MATERIAL FOR THIS EXERCISE –
====

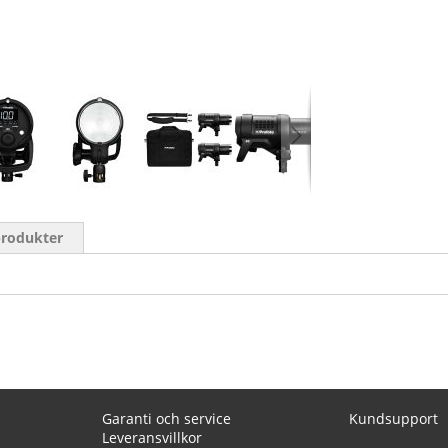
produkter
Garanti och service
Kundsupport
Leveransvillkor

====

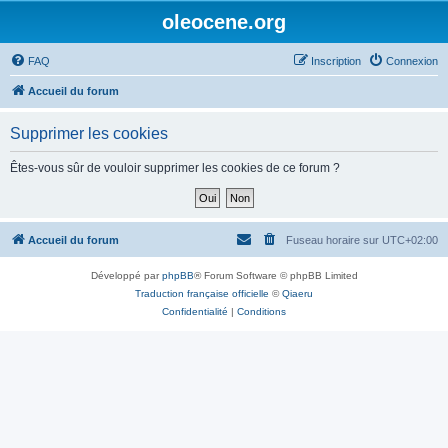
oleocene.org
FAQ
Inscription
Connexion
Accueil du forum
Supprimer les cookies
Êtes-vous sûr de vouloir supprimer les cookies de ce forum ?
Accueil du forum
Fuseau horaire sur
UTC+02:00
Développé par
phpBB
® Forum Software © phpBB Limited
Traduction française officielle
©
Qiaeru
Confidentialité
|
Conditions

====

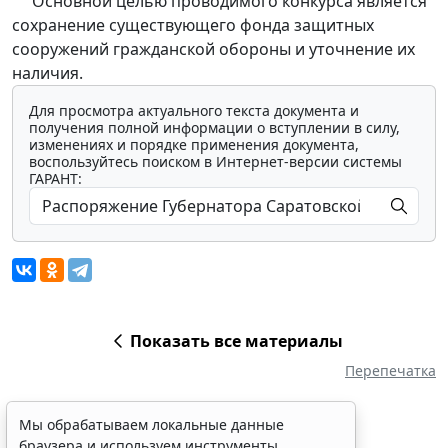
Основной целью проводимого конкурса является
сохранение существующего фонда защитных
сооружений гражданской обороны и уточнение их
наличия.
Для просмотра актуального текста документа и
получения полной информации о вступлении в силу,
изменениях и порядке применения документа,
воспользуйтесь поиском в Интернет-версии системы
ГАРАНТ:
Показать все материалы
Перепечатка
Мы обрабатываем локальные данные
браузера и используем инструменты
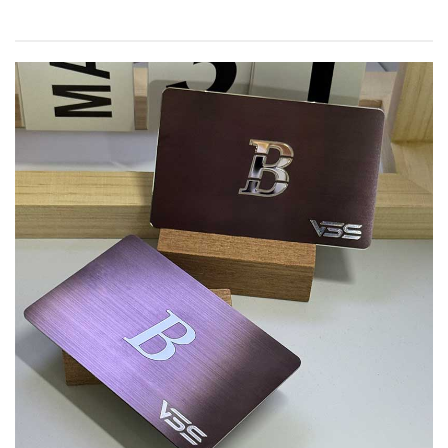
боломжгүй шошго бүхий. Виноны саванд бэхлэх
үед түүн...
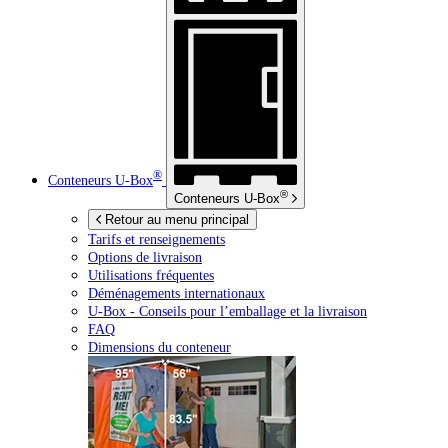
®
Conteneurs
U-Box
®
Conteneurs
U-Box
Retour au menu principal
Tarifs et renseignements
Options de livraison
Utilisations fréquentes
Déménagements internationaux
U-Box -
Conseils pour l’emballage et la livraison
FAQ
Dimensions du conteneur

====

Please quote the rows from the line with "боломжгүй шошго бүхий. Виноны саванд бэхлэх" up to and including the line with "Dimensions du conteneur", leaving the pictures out of your answer.

боломжгүй шошго бүхий. Виноны саванд бэхлэх
үед түүн...
®
Conteneurs
U-Box
®
Conteneurs
U-Box
Retour au menu principal
Tarifs et renseignements
Options de livraison
Utilisations fréquentes
Déménagements internationaux
U-Box -
Conseils pour l’emballage et la livraison
FAQ
Dimensions du conteneur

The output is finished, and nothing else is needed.